C’est en 1929 qu’un traité – signé sous l’égide de l’autorité coloniale anglaise puis amendé 30 ans plus tard – attribue des quotas très favorables à l’Egypte et au Soudan, respectivement 55,5 et 18,5 milliards de mètres cubes par an. Soit au total 87% du débit du fleuve. Le traité octroie en outre au Caire un droit de veto sur tous les travaux susceptibles d’affecter le débit du fleuve. Depuis, l’Egypte s’accroche à ce traité, qualifié d’anachronique et de colonial par les pays situés en amont du Nil.
Des enjeux stratégiques
En plus d’être un symbole, le Nil est d’une importance stratégique pour les pays riverains, et plus encore pour l’Egypte, du fait de sa dépendance extrême en termes d’approvisionnement en eau. Ainsi, chaque remise en question des traités en rapport avec la distribution des eaux du Nil, est considérée comme une question de sécurité nationale par les autorités égyptiennes.

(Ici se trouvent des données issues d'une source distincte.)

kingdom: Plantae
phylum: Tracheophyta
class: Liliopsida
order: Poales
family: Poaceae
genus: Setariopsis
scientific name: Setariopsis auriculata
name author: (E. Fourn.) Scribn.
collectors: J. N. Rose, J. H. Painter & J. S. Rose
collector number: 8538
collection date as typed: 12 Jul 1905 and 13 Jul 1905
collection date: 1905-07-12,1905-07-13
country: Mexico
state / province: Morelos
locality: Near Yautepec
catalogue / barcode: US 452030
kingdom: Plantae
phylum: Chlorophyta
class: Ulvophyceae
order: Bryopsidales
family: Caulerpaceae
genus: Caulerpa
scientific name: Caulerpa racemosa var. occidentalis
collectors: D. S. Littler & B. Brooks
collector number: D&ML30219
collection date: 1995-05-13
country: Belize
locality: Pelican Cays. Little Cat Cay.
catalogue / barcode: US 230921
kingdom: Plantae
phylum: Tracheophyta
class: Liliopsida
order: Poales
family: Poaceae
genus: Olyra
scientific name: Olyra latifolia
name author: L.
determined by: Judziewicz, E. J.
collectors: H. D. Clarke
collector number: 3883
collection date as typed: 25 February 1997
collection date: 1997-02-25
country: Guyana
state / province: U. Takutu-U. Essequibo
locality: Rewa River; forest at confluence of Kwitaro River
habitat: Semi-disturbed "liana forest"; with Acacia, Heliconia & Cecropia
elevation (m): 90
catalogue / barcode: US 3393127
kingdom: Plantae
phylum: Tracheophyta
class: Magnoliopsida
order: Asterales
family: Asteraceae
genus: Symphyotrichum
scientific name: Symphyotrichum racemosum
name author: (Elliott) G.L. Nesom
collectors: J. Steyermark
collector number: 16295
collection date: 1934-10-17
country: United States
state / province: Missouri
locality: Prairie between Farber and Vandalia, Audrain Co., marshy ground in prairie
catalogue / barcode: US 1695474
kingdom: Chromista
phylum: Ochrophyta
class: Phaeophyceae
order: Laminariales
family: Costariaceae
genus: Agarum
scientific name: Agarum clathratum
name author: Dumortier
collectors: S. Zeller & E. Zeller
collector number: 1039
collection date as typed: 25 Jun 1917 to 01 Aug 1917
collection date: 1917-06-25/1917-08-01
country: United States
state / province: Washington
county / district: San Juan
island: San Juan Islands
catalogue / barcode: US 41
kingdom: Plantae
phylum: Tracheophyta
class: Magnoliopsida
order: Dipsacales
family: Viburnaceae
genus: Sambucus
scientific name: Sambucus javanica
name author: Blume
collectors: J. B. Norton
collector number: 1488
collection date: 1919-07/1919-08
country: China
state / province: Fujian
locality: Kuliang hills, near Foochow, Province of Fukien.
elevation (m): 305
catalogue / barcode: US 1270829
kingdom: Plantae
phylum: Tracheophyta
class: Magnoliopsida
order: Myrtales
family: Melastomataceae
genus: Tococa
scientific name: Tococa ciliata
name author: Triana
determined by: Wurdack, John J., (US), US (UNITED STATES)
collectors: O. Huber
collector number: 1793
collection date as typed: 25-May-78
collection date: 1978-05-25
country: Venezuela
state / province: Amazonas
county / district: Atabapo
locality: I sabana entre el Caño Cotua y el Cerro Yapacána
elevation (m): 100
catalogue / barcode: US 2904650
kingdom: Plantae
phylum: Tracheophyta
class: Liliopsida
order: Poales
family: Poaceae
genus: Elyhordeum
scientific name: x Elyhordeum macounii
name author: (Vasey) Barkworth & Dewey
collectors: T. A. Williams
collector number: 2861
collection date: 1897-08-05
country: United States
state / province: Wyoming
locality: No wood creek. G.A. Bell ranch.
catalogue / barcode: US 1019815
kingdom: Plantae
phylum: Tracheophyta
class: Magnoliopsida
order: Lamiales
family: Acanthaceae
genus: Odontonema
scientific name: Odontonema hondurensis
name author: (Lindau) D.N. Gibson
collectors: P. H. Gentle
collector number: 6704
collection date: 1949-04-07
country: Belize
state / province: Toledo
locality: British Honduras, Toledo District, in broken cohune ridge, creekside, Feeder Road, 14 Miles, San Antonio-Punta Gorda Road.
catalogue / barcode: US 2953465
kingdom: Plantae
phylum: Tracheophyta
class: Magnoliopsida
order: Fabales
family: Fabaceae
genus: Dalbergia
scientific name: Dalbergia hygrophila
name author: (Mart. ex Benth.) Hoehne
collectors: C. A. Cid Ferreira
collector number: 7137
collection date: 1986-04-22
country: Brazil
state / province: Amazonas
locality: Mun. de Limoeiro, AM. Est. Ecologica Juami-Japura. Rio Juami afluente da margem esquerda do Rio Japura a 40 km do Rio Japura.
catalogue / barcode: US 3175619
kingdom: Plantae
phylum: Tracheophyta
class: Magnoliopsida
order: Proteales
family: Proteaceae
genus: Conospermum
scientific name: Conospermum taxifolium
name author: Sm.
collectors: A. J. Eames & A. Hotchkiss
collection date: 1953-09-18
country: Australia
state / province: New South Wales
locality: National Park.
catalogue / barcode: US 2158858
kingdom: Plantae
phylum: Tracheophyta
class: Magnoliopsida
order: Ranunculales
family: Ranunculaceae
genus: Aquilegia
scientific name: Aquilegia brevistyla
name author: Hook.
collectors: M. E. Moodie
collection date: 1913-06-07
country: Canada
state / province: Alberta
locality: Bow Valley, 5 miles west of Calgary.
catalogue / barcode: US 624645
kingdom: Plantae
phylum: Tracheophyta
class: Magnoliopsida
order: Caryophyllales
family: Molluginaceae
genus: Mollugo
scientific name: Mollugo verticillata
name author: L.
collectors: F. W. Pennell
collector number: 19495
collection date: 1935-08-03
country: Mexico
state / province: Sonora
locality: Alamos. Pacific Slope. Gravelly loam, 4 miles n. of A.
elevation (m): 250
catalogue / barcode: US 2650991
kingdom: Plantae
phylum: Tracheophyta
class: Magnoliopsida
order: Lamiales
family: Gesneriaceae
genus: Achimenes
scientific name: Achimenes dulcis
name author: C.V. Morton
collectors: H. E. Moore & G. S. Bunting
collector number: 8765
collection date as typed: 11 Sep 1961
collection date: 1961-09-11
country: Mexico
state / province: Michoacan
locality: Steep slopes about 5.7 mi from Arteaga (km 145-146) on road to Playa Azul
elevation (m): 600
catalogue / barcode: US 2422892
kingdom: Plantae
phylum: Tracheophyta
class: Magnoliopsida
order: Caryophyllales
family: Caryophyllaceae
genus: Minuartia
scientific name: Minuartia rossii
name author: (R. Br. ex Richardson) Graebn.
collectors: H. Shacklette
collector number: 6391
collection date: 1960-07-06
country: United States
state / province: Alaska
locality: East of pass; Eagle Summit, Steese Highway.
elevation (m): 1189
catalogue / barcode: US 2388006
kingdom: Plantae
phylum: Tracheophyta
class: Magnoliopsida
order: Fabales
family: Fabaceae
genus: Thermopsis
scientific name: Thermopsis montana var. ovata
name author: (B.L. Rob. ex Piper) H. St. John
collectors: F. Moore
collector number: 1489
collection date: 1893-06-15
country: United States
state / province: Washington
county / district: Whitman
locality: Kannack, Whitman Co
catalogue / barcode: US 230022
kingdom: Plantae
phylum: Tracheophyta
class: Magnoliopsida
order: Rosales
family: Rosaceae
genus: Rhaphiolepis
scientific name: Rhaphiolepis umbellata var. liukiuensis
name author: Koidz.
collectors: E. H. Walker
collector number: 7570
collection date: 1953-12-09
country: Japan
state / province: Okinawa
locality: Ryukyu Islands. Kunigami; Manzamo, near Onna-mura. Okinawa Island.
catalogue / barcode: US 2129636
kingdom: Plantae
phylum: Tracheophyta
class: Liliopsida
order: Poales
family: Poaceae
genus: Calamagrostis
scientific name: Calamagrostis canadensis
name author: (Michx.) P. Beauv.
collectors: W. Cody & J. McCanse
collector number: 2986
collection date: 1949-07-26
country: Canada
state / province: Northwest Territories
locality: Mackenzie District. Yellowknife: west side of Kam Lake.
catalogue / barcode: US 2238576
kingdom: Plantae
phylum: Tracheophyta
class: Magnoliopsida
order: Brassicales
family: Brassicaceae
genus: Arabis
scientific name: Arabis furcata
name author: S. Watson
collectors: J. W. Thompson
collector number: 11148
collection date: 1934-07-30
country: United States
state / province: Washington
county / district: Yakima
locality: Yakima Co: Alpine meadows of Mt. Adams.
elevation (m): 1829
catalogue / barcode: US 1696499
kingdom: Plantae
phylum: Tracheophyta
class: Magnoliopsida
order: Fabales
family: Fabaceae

Le fleuve constitue également une donnée stratégique pour les autres pays en amont : de plus en plus peuplés, ces derniers ont besoin d’installations hydroélectriques. Le dialogue entre ces différents pays riverains du Nil est de ce fait parfois difficile. Mais des structures de coopération ont été mises en place par les différents gouvernements pour coordonner les différents intérêts : c’est le cas du NBI (Nile Basin Initiative) basée à Kampala et à Nairobi.
Ethiopie : le « Grand barrage de la renaissance »
Le 14 mai 2010, l’Ethiopie, le Rwanda, la Tanzanie, l’Ouganda et le Kenya signent « l’accord d’Entebbe » pour un partage des eaux plus équilibré et développer des projets sur le Nil sans avoir à solliciter l’accord du Caire, remettant ainsi en question «les droits historique» du vieux traité. L’Egypte manifeste son désaccord et quitte alors le NBI.
Plus récemment, la construction en 2013 du « Grand Barrage de la renaissance » en Ethiopie cristallise les tensions. Avec un réservoir de 75 milliards de mètres cubes d’eau, il permettrait à l’Éthiopie de devenir le premier producteur d’électricité en Afrique. Le projet crispe l’Égypte, cette dernière considérant que son voisin assécherait illégalement les eaux du Nil. Cependant, le président égyptien, son homologue soudanais et le Premier ministre éthiopien parviennent à signer un accord de principe le 23 mars 2015, sur la construction du barrage et sur la répartition des eaux du grand fleuve.
Dans un contexte de pression démographique et de réchauffement climatique, les tensions autour du partage équitable des eaux du Nil semblent être un enjeu majeur pour les décennies à venir.